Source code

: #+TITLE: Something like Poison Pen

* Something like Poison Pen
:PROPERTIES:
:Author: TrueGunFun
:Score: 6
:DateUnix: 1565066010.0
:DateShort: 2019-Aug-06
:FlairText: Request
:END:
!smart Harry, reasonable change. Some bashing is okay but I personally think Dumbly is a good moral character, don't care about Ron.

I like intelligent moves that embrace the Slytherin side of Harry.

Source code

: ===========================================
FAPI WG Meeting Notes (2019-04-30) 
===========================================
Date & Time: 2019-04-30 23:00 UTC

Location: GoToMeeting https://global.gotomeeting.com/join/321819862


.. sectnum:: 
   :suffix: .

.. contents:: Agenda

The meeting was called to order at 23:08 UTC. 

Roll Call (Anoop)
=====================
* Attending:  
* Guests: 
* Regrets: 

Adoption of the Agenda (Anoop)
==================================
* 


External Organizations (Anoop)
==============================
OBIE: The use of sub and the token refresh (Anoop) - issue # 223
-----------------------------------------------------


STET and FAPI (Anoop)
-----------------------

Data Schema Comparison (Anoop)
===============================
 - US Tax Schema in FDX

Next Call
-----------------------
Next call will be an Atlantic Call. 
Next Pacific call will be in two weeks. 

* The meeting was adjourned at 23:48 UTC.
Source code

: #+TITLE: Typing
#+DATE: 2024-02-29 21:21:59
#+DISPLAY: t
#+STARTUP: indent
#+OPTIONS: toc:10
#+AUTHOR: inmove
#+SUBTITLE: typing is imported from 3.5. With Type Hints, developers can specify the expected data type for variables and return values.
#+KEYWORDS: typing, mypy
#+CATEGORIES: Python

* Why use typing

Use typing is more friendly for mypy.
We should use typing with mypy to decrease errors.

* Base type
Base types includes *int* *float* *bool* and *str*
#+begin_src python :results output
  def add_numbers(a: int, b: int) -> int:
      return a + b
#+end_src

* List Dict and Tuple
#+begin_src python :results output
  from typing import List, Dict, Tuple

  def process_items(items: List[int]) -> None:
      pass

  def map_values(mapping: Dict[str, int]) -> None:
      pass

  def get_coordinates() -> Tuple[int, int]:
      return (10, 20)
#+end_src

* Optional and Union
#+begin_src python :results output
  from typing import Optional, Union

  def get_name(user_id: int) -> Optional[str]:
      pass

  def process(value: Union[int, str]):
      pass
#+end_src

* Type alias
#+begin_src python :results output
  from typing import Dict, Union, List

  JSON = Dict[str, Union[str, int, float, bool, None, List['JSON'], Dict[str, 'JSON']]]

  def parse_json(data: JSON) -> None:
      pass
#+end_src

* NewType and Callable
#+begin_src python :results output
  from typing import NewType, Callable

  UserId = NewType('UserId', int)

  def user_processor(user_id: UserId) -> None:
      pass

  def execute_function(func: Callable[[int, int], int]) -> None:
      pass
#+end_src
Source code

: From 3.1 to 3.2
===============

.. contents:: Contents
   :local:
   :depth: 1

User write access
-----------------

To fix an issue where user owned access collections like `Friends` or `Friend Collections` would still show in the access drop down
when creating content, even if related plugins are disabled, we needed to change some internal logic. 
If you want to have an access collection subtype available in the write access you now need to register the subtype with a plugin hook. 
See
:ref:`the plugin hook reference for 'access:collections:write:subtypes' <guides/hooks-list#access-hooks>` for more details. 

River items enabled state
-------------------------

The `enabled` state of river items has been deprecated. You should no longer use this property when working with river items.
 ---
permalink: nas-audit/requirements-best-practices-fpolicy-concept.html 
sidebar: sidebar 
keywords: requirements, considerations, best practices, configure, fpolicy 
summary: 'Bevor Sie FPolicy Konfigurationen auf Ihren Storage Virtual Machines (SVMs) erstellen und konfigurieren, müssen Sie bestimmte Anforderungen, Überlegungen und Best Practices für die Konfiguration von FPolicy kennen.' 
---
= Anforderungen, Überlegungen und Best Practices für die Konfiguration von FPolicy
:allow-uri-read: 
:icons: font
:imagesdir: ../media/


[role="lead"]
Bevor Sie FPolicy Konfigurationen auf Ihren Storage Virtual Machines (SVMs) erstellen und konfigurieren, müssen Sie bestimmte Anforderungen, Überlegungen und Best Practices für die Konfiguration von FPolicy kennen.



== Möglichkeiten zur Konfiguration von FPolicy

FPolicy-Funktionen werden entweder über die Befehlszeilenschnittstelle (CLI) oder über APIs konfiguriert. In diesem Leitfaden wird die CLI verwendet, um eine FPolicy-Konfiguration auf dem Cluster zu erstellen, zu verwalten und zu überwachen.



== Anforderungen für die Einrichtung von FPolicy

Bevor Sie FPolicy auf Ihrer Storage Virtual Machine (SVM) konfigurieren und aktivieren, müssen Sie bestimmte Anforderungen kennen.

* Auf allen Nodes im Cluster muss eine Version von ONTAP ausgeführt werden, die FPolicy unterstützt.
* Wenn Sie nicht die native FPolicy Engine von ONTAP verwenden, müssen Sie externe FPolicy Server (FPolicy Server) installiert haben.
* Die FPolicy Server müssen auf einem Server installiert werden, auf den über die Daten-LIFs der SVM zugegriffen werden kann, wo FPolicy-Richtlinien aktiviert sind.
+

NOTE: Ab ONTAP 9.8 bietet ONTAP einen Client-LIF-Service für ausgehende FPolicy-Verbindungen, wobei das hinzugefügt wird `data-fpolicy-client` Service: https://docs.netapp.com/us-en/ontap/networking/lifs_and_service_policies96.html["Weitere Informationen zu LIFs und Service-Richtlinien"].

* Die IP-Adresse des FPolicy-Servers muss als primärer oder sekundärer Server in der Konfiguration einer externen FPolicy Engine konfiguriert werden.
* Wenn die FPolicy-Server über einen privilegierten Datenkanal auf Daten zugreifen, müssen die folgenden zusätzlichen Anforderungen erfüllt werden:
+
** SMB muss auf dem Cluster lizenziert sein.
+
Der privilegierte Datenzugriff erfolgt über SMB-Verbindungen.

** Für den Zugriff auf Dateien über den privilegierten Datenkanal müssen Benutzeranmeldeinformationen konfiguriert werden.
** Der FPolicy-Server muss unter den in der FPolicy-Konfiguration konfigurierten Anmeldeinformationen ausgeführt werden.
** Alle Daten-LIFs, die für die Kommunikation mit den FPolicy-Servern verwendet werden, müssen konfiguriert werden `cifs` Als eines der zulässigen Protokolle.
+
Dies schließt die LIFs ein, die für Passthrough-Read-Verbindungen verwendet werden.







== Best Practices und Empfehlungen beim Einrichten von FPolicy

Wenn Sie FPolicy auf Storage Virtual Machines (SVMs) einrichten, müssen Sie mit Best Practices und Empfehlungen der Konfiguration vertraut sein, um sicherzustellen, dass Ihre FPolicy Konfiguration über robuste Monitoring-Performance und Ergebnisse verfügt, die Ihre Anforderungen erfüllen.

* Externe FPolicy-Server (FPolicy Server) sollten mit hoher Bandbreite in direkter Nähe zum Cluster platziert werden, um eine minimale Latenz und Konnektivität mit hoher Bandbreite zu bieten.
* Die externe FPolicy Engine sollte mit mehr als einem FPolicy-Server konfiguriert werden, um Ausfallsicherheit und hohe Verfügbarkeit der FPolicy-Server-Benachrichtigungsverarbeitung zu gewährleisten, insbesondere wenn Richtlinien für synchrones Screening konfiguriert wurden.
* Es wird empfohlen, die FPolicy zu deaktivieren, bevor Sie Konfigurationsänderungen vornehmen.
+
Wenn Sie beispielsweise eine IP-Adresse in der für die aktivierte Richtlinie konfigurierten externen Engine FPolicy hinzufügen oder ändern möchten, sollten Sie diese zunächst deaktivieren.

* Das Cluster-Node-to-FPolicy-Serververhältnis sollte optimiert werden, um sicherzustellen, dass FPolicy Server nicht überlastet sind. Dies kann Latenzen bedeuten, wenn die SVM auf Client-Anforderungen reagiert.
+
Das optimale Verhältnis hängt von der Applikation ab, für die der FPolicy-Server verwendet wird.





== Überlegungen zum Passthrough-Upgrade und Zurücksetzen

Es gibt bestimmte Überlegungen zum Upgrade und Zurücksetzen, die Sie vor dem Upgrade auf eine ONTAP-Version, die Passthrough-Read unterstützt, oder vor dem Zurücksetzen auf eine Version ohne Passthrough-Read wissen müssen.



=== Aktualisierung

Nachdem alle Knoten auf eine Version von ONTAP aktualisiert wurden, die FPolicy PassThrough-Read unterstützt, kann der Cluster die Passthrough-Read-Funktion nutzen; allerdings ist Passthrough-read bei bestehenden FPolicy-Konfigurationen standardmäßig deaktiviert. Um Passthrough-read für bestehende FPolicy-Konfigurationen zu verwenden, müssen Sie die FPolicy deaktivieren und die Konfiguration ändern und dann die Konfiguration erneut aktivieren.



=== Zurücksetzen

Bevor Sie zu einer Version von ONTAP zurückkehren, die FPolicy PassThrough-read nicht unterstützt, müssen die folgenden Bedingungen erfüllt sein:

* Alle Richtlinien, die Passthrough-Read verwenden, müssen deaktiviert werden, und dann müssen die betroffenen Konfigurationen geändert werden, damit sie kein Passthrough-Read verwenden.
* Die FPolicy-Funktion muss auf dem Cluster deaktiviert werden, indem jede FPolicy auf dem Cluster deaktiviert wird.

◆ ◆ ◆ ◆

• [What this task involves] Only lines holding "installiert" are wanted; copy all of them from the listing.

• [Answer for the task]
* Wenn Sie nicht die native FPolicy Engine von ONTAP verwenden, müssen Sie externe FPolicy Server (FPolicy Server) installiert haben.
* Die FPolicy Server müssen auf einem Server installiert werden, auf den über die Daten-LIFs der SVM zugegriffen werden kann, wo FPolicy-Richtlinien aktiviert sind.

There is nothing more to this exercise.